Editable/Searchable Score Data
CMME (Computerized Mensural Music Editing)
Website: CMME
The idea of CMME, conceived in 1999 as a Princeton undergraduate project by Ted Dumitrescu, was to support dynamic editions based on encoding standards comparable with the most rigorous printed editions. Editions of music in mensural notation have given rise to many changes of editorial opinion. In contrast to print, virtual editions have the possibility of being easily re-rendered to express changing views. On-screen views support the presence or absence of musica ficta and text underlay rationalized to fit the music or clustered at the start of line (as in many period manuscripts). Marnix van Berchem is the current director of the Utrecht-based project.
Digital Scores of Chopin's First Editions
Website: Digital Scores of Chopin's First Editions
The recent new edition of all of Chopin's works is available under the auspices of the Frideric Chopin Institute in Warsaw. Filters allow users to sort works by genre and publisher, find them by opus number, and search the musical content for specific intervalic and rhythmic patterns. Interfaces are available in Polish and English (chopinscores.org/en).
KernScores
Website: KernScores
KernScores is a comprehensive website of musical data for analysis. (Kern is the Common Western Notation encoding format the Humdrum ToolKit, which has its own website and data repository at Ohio State University.) KernScores emphasize piano music. A large number of analytical conversions can be run on-the-fly from the long list of links that follows each title listing. Most repertories are for keyboard. The full collection can be browsed here. (EsAC data has also been translated to the Kern format, and 1000 additional pieces have been added by Damien Sagrillo.) An online Humdrum editor enables users to add their own data and run simple analysis routines on it.

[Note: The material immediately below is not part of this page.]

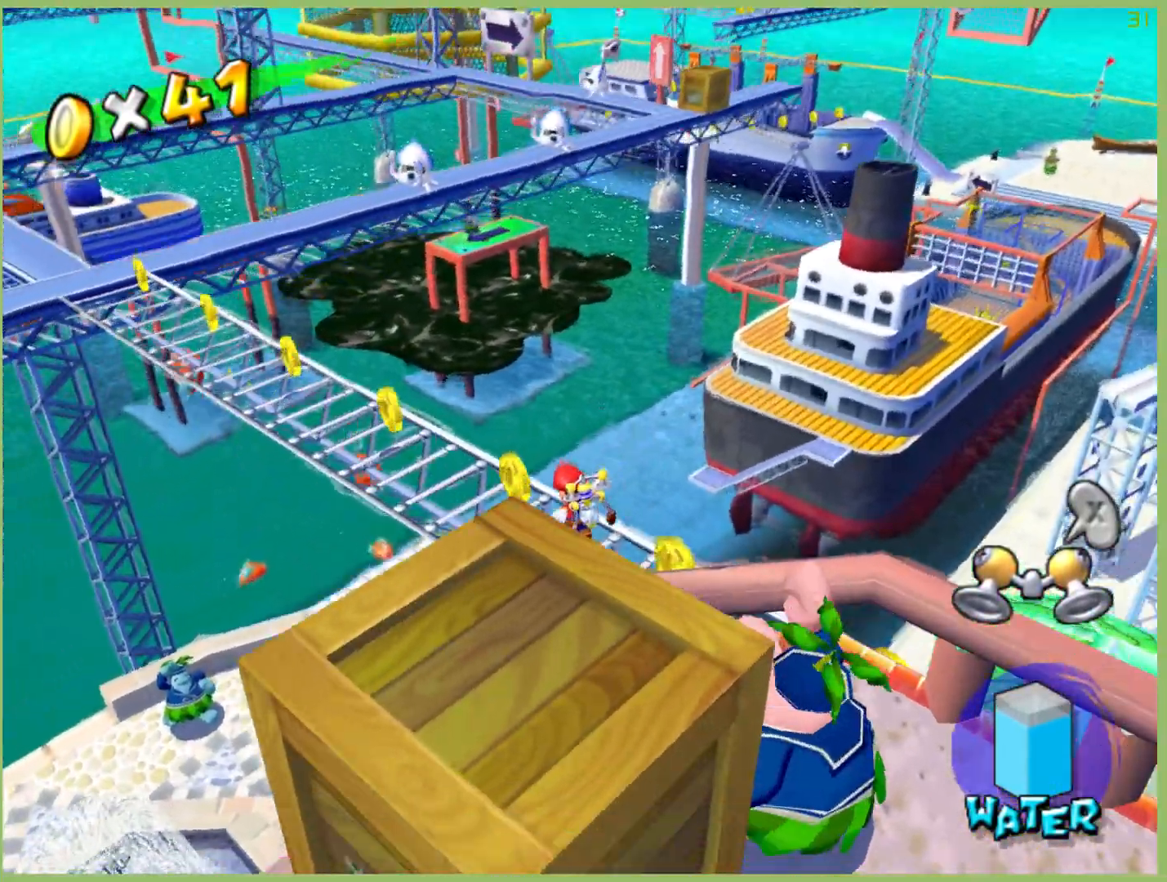
{"dt_ms": 500, "buttons": [], "left_stick": "center", "right_stick": "center", "events": [[433, "left_stick", "center"]]}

The following conversions of data to sound and notation are among those supported:
- MIDI (sound)
- MuseData (notation, editing, analysis)
- MusicXML (data interchange)
- ABC+ (notation)
- Guido (online notation)
KernScores also generates piano rolls, keyscapes, and several other kinds of analytical data.
MuseData
Website: MuseData
MuseData, based at the Center for Computer Assisted Research in the Humanities at Stanford University, refers to (1) an encoding system for music, (2) the software optimized for it, and (3) several corpora of scores encoded in the system. The representation system and software have been developed with Walter Hewlett from 1984 through the present. The basic features of the system are described in Beyond MIDI: .

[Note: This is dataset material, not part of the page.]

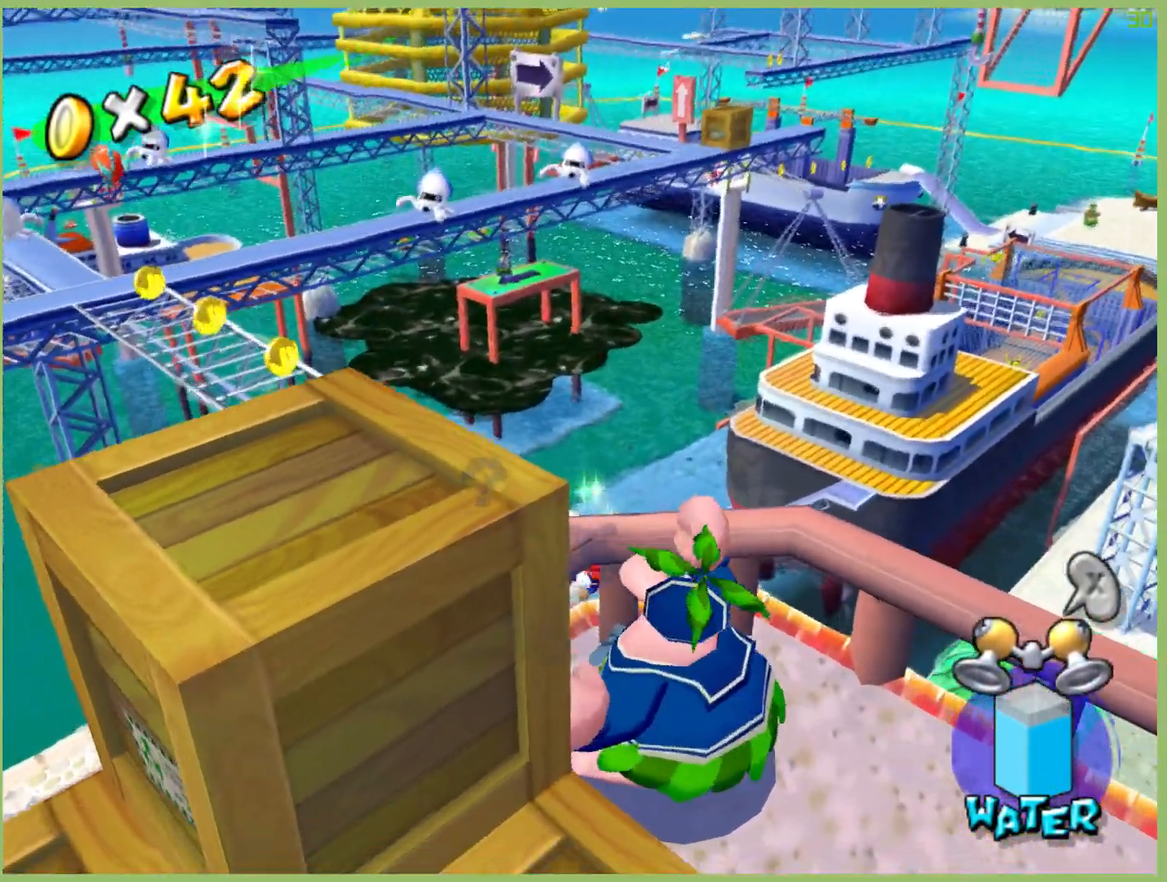
{"dt_ms": 500, "buttons": [], "left_stick": "up-left", "right_stick": "center", "events": [[200, "left_stick", "up-left"]]}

The musical corpora contain more than 1,200 fully encoded works, including symphonies, string quartets, operas, oratorios, cantatas, and other kinds of works. The names of encoders and musical sources are embedded in the files together with other metadata. A large number of works have been encoded by Frances Bennion and Edmund Correia Jr. Other contributions have been made by Don Anthony, Jean-Pierre Dautrecourt, Pamela Decker, Michael Flexer, and Steven C. Rasmussen. The web interface and data conversion are principally the work of Craig Sapp (also the site manager), with contributions by David Huron and Andreas Kornstaedt.
Mensural extensions by Hewlett have been adopted by the Josquin Research Project and the Tasso Music project (online in 2016). MuseData supports conversion to MIDI, Humdrum Kern, SCORE, MusicXML, and MEI. Direct conversion from MuseData code to PDF is under development.

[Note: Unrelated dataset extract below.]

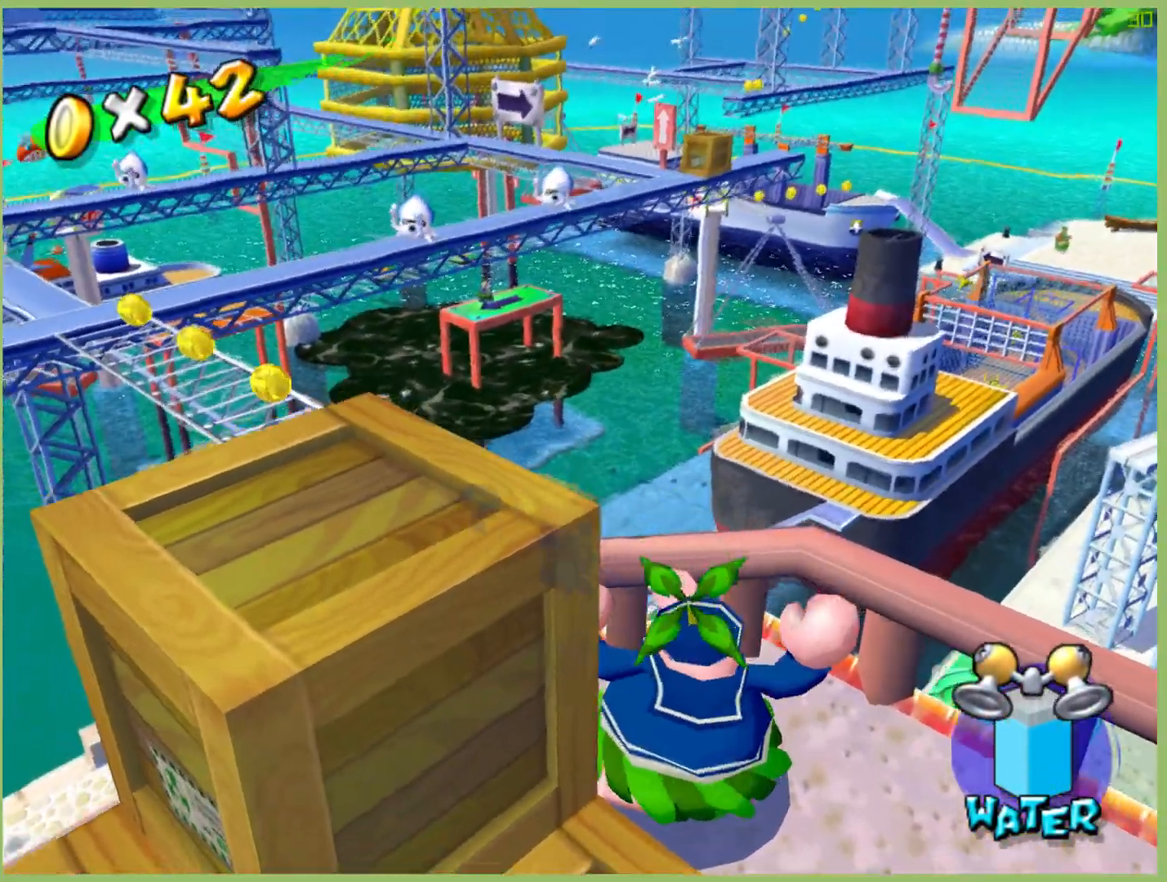
{"dt_ms": 500, "buttons": [], "left_stick": "up-left", "right_stick": "center", "events": []}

The following series of wikis provides PDF scores and/or performing parts generated from edited MuseData-encoded repositories. Finalized files are stored on github. Versions for editing can be downloaded from musedata.org.
MuseData: Ludwig van Beethoven
Website: Ludwig van Beethoven
Versions for editing can be downloaded from musedata.org.
MuseData: Arcangelo Corelli
Website: Arcangelo Corelli
The 72 sonatas and concertos published in Corelli's lifetime, with facsimiles, PDFs, MIDI files, and commentary.
Versions for editing can be downloaded from musedata.org.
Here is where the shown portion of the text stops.